Elizabethanise (third-person singular simple present Elizabethanises, present participle Elizabethanising, simple past and past participle Elizabethanised)

  1. Alternative form of Elizabethanize
    • 1891, Twenty Modern Men, from the National Observer, page 4:
      It is a pity, but it appears to have been inevitable; for to be poet and Englishman, and not to Elizabethanise to the extent of at least a five-act 'tragedy' is to be unworthy the name of English poet.
    • 2015, Clara Calvo, Coppélia Kahn, Celebrating Shakespeare:
      Orie Latham Hatcher's handbook, Shakespeare Plays and Pageants, not only suggests how a pageant-master might Elizabethanise the landscape with a fair ('any available stream may serve as the Avon and furnish pleasure boats for the people') and how to build a replica Birthplace, but how to embellish a replica of Anne Hathaway's Cottage with a suitable garden: 'with proper forethought there might even be some of the old English garden flowers popular in Shakespeare's time, growing outside the door'.

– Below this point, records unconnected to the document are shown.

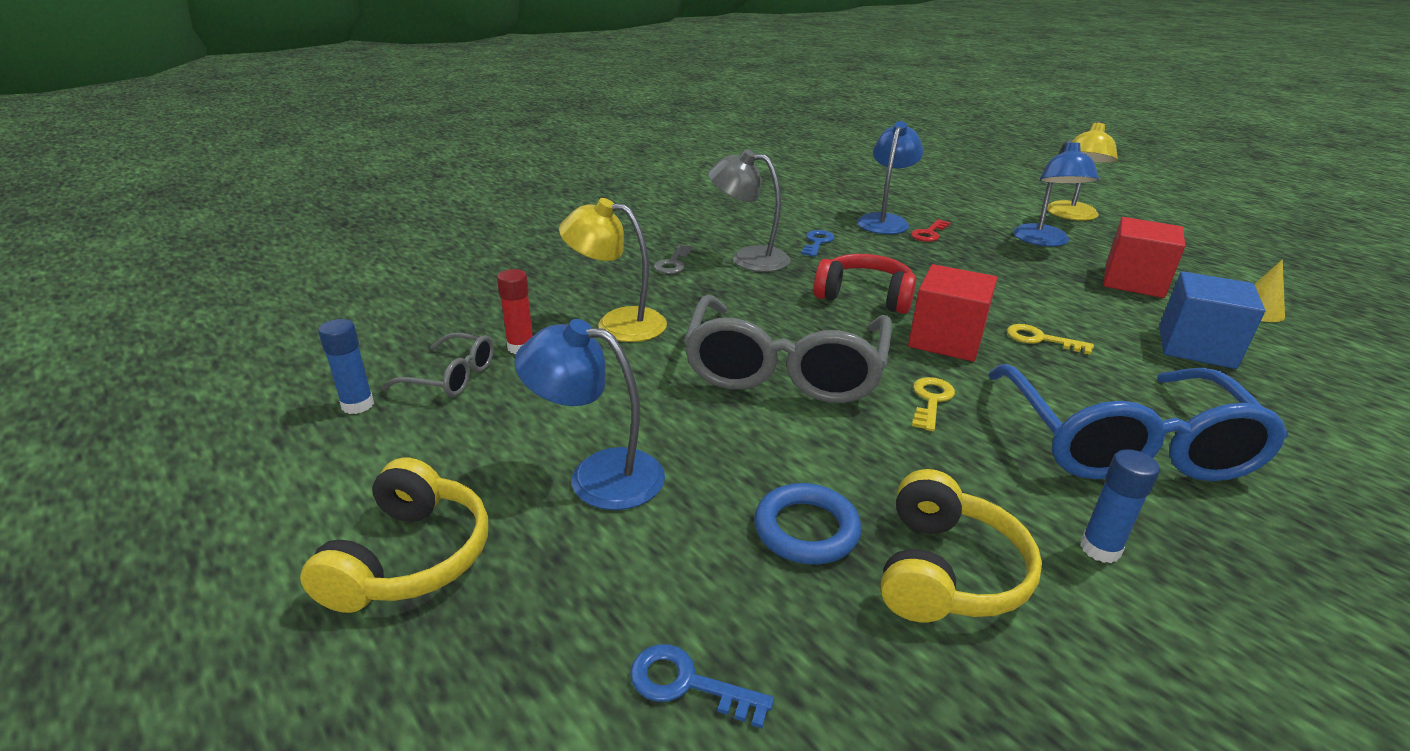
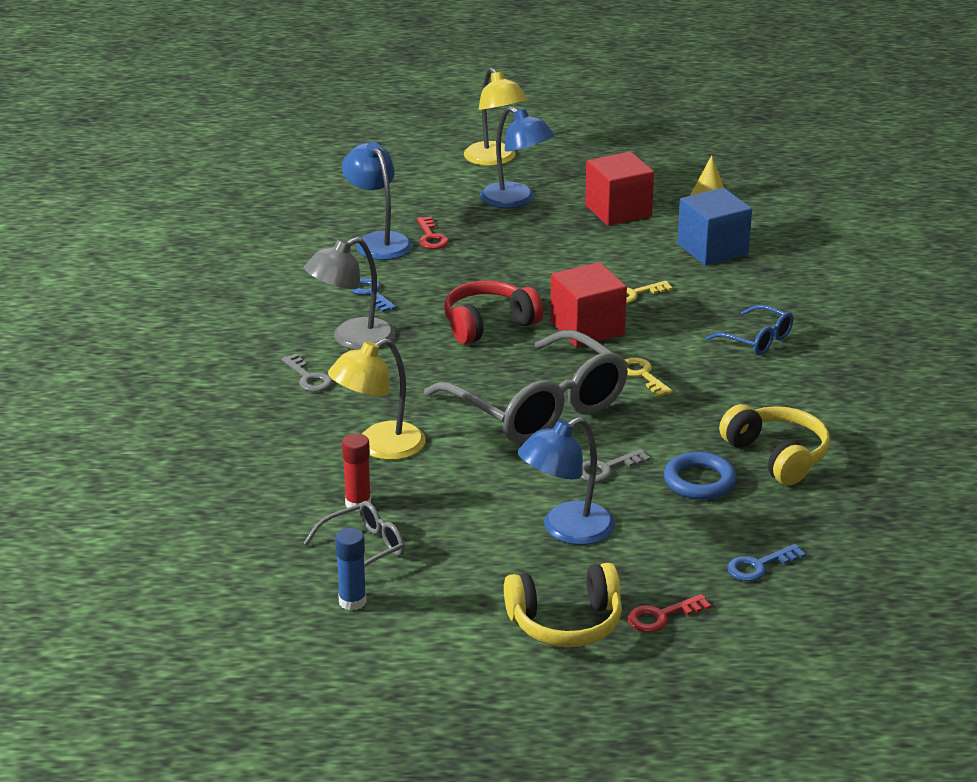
camera: 50 degrees left, 0 degrees up
(410, 557) = (566, 623): yellow headphones -> yellow headphones turned 120 degrees clockwise
(483, 638) = (661, 616): none -> red key
(741, 451) = (606, 468): none -> grey key
(1100, 549) = (814, 403): blue glue stick -> none
(1123, 442) = (756, 339): blue glasses -> blue glasses, size x0.47

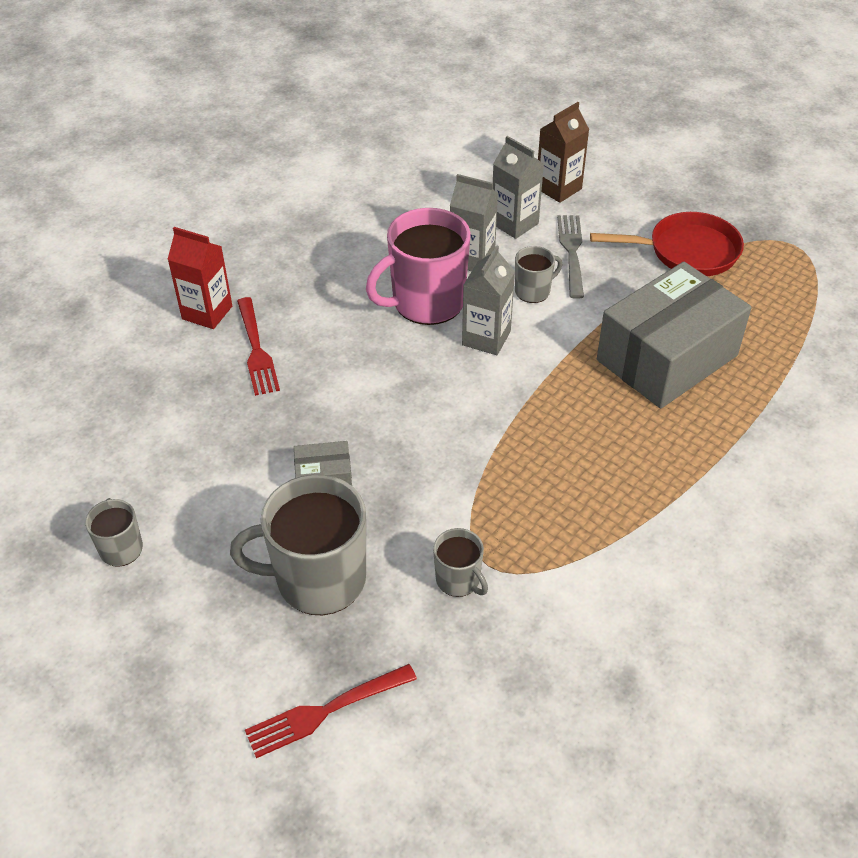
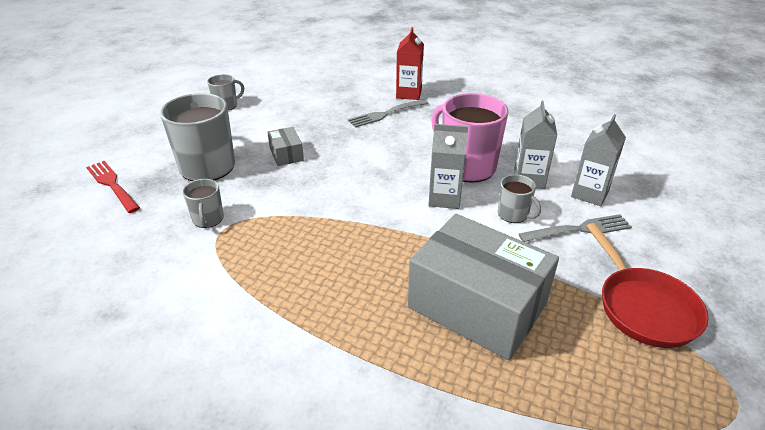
camera: 75 degrees right, 10 degrees down
(256, 349) = (386, 114): red fork -> grey fork
(458, 580) = (208, 219): grey mug -> grey mug turned 45 degrees counterclockwise
(558, 188) = (659, 211): brown carton -> none

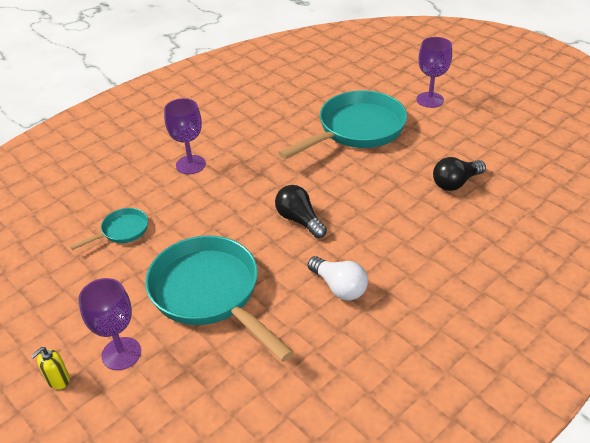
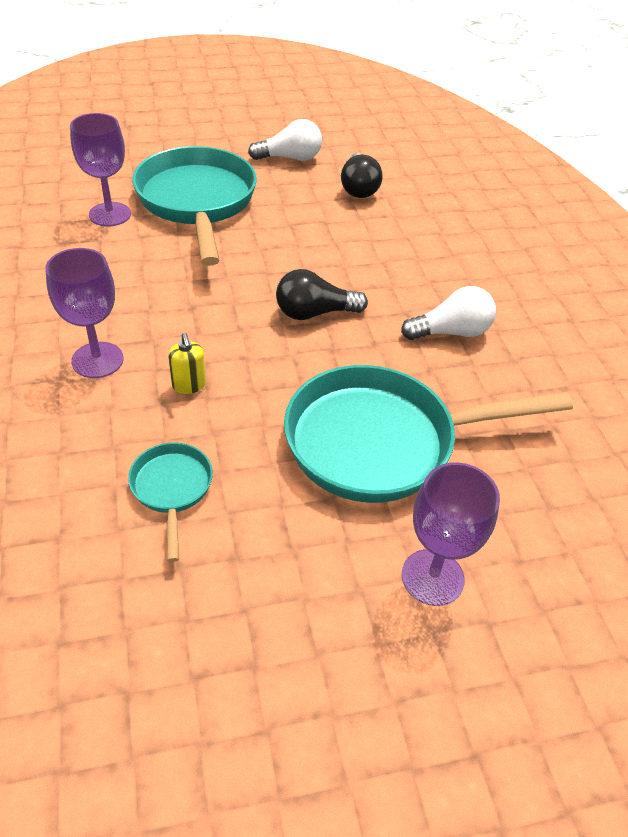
camera: 65 degrees left, 5 degrees up
(58, 380) = (440, 676): yellow soap dispenser -> yellow soap dispenser (189, 385)
(430, 100) = (205, 137): purple goblet -> purple goblet (110, 214)
(452, 140) = (290, 158): none -> white light bulb

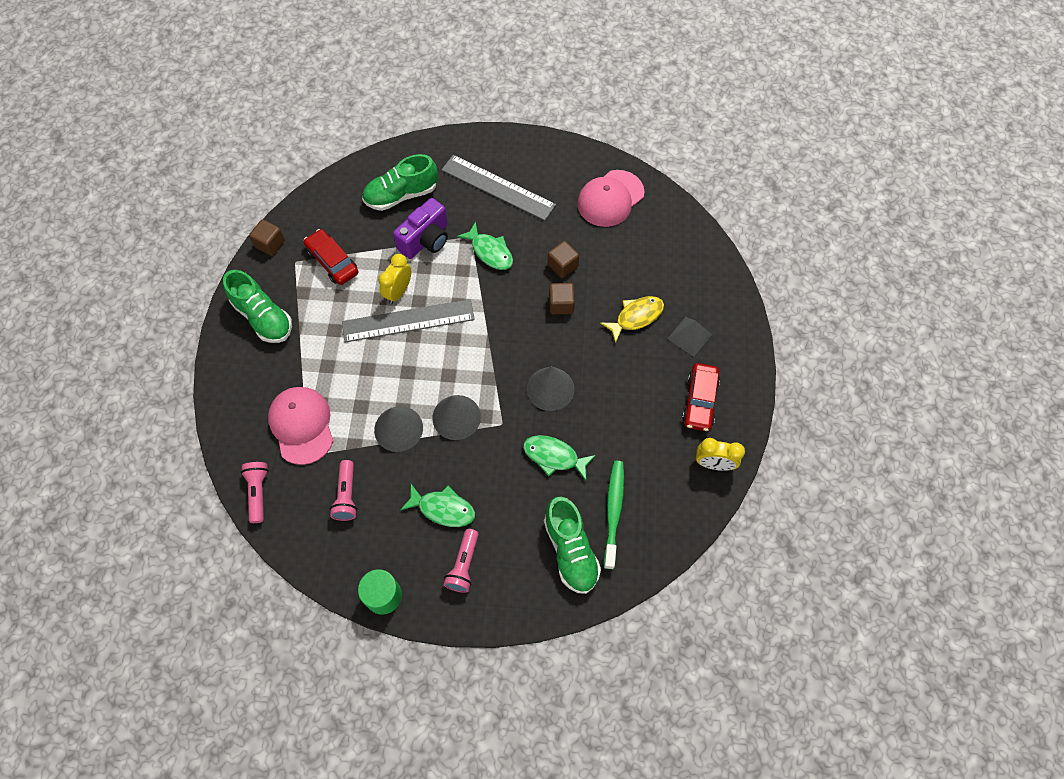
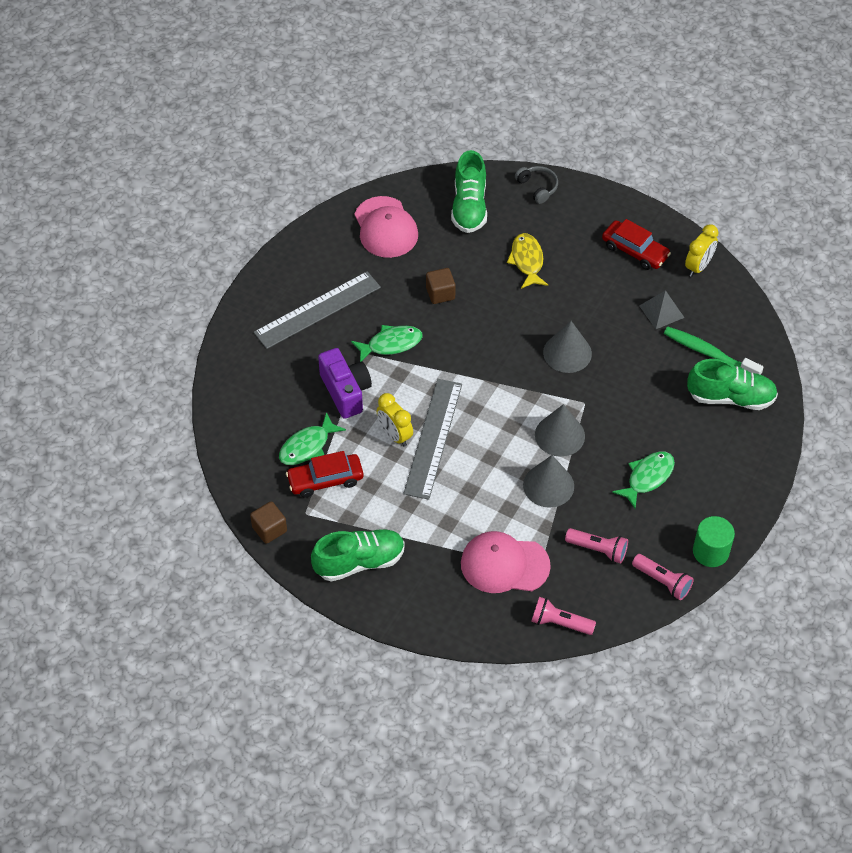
camera: 65 degrees left, 10 degrees down
(401, 195) = (277, 393): green shoe -> green shoe (469, 207)
(464, 565) = (709, 480): pink flashlight -> pink flashlight (662, 581)
(554, 456) = (636, 376): green fish -> green fish (307, 446)
(561, 304) = (482, 311): brown cube -> none
(689, 336) = (568, 231): grey pyramid -> grey pyramid (661, 311)
(725, 293) = (537, 187): none -> grey headphones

    • 2016, Richard Pine, Lawrence Durrell: The Mindscape, page 311:
      Durrell's ambition not merely to 'Elizabethanise' but also to 'get modern literature back to Rabelais – out of the mind and back into the belly” recalls the 'freaks' of Volpone – parasite, dwarf, eunuch and hermaphrodite – and the combination, in The Alchemist, of farce and intellect.